Chlamydia, which is caused by Chlamydia trachomatis, is often asymptomatic. Women should be concerned about: pathological vaginal discharge, pain during urination or intercourse, breakthrough bleeding or bleeding after intercourse, pain in the lower abdomen, discomfort in the anus area. Men may experience penile itching, painful, swollen testicles, pain accompanying urination, or discomfort in the anus area. In men, the Chlamydia trachomatis infection also manifests itself as a characteristic penile discharge. Since this infection is often concomitant with the Neisseria gonorrhoeae infection, it is difficult to distinguish between the infectious agent causing the discharge. Non-gonococcal urethritis is mainly caused by Chlamydia trachomatis.

Chlamydia trachomatis can be transmitted by different routes. In addition to sexual contact, the bacterium also spreads by air, hands or materials contaminated with faeces. The main complication of this infection is the arthritis. Some Chlamydia serotypes cause eye inflammation, which is probably preceded by an infection in intimate areas. Trachoma is a common disease accompanied by an extensive inflammatory process of the conjunctiva. It can lead to sight loss.

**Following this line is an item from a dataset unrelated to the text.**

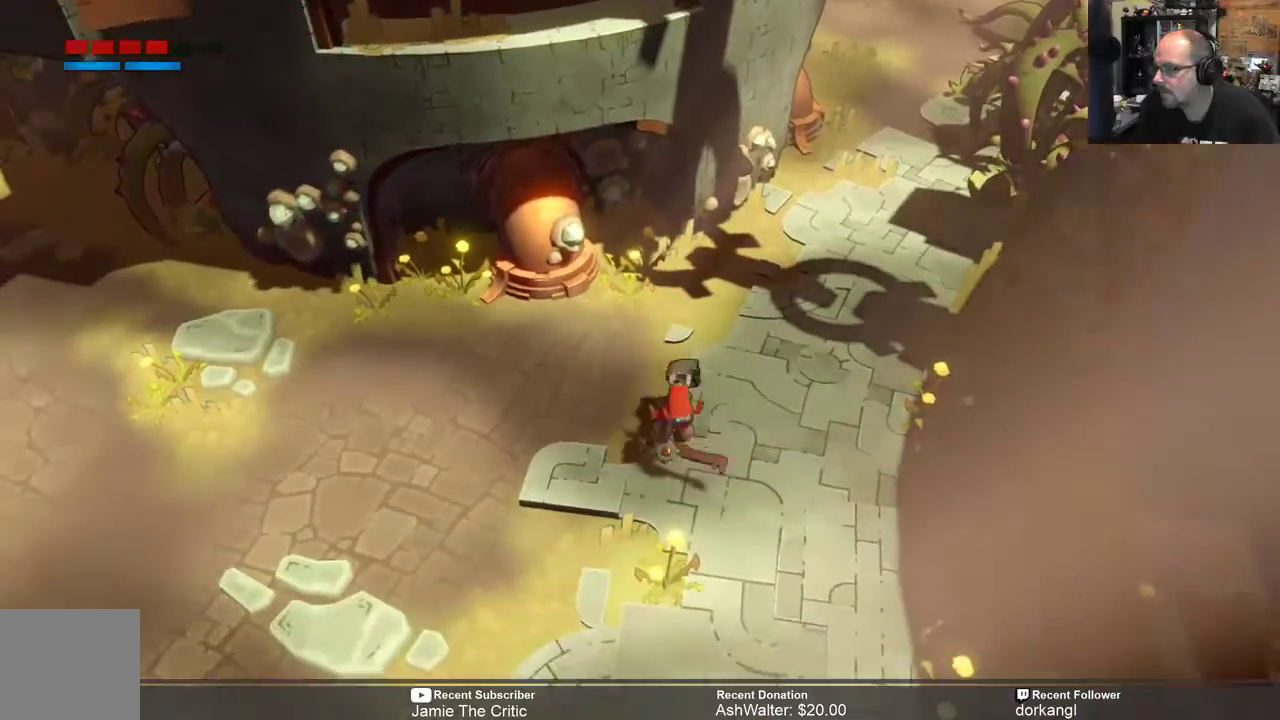
{"buttons": ["R2"], "left_stick": "down", "right_stick": "center"}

Chlamydia is treated with antibiotics. The drug of choice is doxycycline. The use of erythromycin is recommended for children, pregnant women and allergy sufferers.

In the case of a positive test result for an infection of the intimate areas, the partner and the persons with whom you have had sexual intercourse during the last two months should be informed immediately. Partners should also be tested for the infection. Sexual restraint should be maintained during and up to one week after the end of treatment.